**TASK REQUIREMENTS**
In the comment about hiding the URL bar, switch "interval" to "timer" and give the passage again starting at "For once, scrolling" and ending at "less than ideal.".

**PROVIDED TEXT**
╭──
For once, scrolling away the URL bar via scrollTo isn't as simple as it seems. For once, it's impossible to reliably know the timing when you have to trigger scrollTo to make it work - if you do it on domready or even load, it doesn't scroll way in many browsers (not sure about Firefox mobile). I therefore need to have a interval running that tries to call scrollTo every 10ms after load, and quits as soon as the window.innerHeight has changed adequately. This, however, is not reliable either, as for instance Android browsers report info between keyframes, i.e. "during" the scroll-away of the bar, 720,722,729 and so on. Therefore, on some Android, you have to *know* the expected end height, which is less than ideal.
Regarding full screen: We'd love to have a fullscreen API to work against. There's security implications, but it needs to happen. Flash had fullscreen for ages, and it's sorely needed for extensive immersive gameplay.
(In reply to comment #3)
> (In reply to comment #2)
╰──
**COLLECTED MATERIAL**
╭──
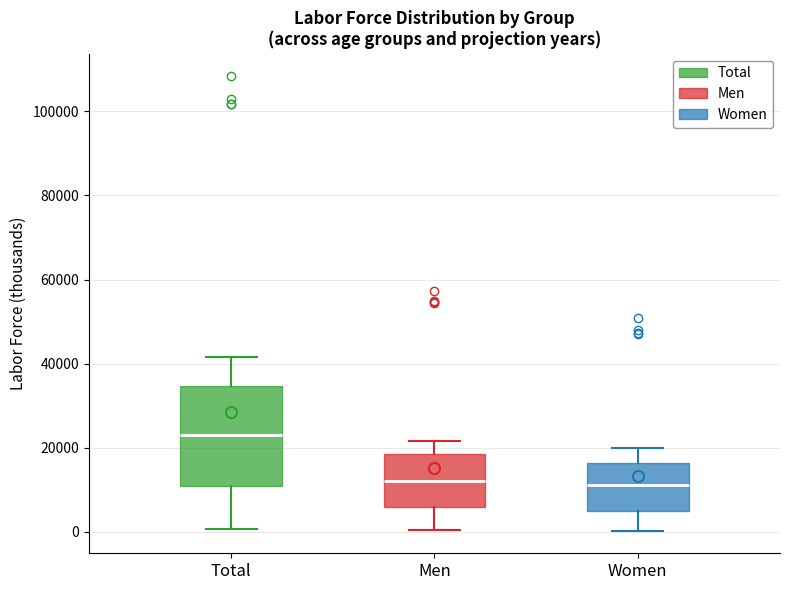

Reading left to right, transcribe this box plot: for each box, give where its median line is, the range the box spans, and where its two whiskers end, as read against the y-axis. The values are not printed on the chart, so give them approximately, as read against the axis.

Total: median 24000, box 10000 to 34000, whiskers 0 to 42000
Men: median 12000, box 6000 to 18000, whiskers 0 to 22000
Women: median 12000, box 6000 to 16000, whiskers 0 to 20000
╰──
**TASK RESPONSE**
For once, scrolling away the URL bar via scrollTo isn't as simple as it seems. For once, it's impossible to reliably know the timing when you have to trigger scrollTo to make it work - if you do it on domready or even load, it doesn't scroll way in many browsers (not sure about Firefox mobile). I therefore need to have a timer running that tries to call scrollTo every 10ms after load, and quits as soon as the window.innerHeight has changed adequately. This, however, is not reliable either, as for instance Android browsers report info between keyframes, i.e. "during" the scroll-away of the bar, 720,722,729 and so on. Therefore, on some Android, you have to *know* the expected end height, which is less than ideal.